> Provided passage
******

\documentclass{article}
\usepackage{fullpage}
\usepackage{html}
\usepackage{epsfig}

\title{Using the Soot flow analysis framework}
\author{Patrick Lam (\htmladdnormallink{plam@sable.mcgill.ca)}{mailto:plam@sable.mcgill.ca}}
\date{March 17, 2000}

\begin{document}

\maketitle

Slides from a talk on the Soot flow analysis framework
are at \htmladdnormallink{http://www.sable.mcgill.ca/soot/notes}{http://www.sable.mcgill.ca/soot/notes}.

\section{Goals}

By the end of this lesson, the student should be able to:
\begin{itemize}
\item understand the Soot Flow Analysis class hierarchy
\item use an auxiliary class to package flow analysis results for use
\item use the hooks in Soot to output the results of custom
analyses
\end{itemize}

\section{Flow Sets}

In dataflow analysis, we seek to associate some data with each node
in the control-flow graph.  In Soot, we represent this data as flow
sets.

Typically, a flow set represents a set of facts.  For reaching
definitions, the flow sets are the sets of pairs (variable, program
point).  Soot defines the {\tt FlowSet} interface to be the canonical
flow object.

Soot also provides an implementation of {\tt FlowSet}, 
{\tt ArraySparseSet}.  This represents the {\tt FlowSet} using an
array.

******

> Entries
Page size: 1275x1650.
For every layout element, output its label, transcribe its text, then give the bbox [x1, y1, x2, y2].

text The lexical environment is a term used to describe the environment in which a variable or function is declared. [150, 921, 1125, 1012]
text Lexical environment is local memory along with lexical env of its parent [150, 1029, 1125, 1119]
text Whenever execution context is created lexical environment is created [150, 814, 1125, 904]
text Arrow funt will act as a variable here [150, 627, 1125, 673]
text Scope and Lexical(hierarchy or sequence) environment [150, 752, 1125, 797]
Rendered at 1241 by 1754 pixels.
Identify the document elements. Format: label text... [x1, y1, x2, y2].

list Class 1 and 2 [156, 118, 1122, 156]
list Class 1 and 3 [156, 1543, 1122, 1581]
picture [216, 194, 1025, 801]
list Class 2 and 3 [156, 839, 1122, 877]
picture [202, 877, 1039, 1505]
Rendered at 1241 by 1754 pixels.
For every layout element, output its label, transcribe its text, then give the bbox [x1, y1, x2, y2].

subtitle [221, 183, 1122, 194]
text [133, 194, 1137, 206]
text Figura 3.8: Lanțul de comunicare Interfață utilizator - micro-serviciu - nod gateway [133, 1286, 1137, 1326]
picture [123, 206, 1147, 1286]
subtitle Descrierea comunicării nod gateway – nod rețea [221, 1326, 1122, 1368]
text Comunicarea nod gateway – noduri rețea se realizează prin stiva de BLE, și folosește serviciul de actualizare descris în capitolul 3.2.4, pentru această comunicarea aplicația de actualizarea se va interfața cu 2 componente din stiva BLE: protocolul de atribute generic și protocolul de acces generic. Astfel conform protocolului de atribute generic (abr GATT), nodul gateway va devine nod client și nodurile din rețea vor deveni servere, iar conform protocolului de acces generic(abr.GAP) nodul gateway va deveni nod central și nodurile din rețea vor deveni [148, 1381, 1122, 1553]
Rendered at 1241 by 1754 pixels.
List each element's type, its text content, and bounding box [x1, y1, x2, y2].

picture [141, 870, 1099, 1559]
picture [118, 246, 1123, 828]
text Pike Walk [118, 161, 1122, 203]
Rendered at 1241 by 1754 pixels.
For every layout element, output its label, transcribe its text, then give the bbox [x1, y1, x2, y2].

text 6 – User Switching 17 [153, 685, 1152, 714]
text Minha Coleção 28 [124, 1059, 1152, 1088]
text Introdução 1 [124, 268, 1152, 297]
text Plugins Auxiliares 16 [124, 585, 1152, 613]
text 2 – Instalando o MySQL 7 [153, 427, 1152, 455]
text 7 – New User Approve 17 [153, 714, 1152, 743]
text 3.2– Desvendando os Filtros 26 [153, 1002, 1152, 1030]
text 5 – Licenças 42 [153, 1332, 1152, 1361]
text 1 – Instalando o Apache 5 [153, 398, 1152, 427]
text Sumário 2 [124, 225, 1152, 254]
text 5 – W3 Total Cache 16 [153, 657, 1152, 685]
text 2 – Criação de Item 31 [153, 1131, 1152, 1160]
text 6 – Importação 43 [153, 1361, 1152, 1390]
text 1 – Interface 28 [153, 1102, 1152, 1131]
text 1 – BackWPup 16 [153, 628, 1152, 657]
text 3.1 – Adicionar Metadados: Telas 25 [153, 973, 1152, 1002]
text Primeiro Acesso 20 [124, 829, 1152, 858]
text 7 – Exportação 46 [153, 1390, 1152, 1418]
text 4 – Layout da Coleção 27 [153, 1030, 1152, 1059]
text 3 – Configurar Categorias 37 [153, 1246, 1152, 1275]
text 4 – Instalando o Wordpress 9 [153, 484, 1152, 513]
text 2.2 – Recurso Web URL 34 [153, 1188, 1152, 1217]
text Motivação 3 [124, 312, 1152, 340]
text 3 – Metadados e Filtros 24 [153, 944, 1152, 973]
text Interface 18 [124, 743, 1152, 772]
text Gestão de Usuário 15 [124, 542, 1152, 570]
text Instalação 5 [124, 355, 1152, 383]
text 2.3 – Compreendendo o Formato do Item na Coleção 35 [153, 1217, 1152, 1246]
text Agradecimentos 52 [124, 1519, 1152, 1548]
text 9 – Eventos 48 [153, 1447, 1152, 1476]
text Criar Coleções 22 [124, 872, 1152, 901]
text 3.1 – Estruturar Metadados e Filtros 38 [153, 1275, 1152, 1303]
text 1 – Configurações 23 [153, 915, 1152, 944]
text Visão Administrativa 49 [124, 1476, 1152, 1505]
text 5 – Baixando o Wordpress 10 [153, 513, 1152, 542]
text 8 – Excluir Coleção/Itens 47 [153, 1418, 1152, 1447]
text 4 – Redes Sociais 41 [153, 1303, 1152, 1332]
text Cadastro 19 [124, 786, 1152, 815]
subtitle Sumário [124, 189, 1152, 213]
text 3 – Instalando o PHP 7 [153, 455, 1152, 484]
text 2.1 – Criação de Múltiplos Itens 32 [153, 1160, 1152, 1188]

******

> Exercise task 1
Summarize the Soot flow analysis tutorial in two sentences.
> Exercise task 2
Edit the entries from their first line through the line holding "text Lexical environment", inclusive, so that "bbox" becomes "bounding box" and nothing else changes. Return only those lines.
The text and the entries were taken from unrelated sources.

> Problem solution 1
The tutorial sets out to teach the Soot Flow Analysis class hierarchy, the use of an auxiliary class to package flow analysis results, and the use of Soot's hooks to output the results of custom analyses. In Soot, the data that dataflow analysis associates with each node in the control-flow graph is represented as flow sets, with the FlowSet interface as the canonical flow object and ArraySparseSet as an array-based implementation Soot provides.

> Problem solution 2
Page size: 1275x1650.
For every layout element, output its label, transcribe its text, then give the bounding box [x1, y1, x2, y2].

text The lexical environment is a term used to describe the environment in which a variable or function is declared. [150, 921, 1125, 1012]
text Lexical environment is local memory along with lexical env of its parent [150, 1029, 1125, 1119]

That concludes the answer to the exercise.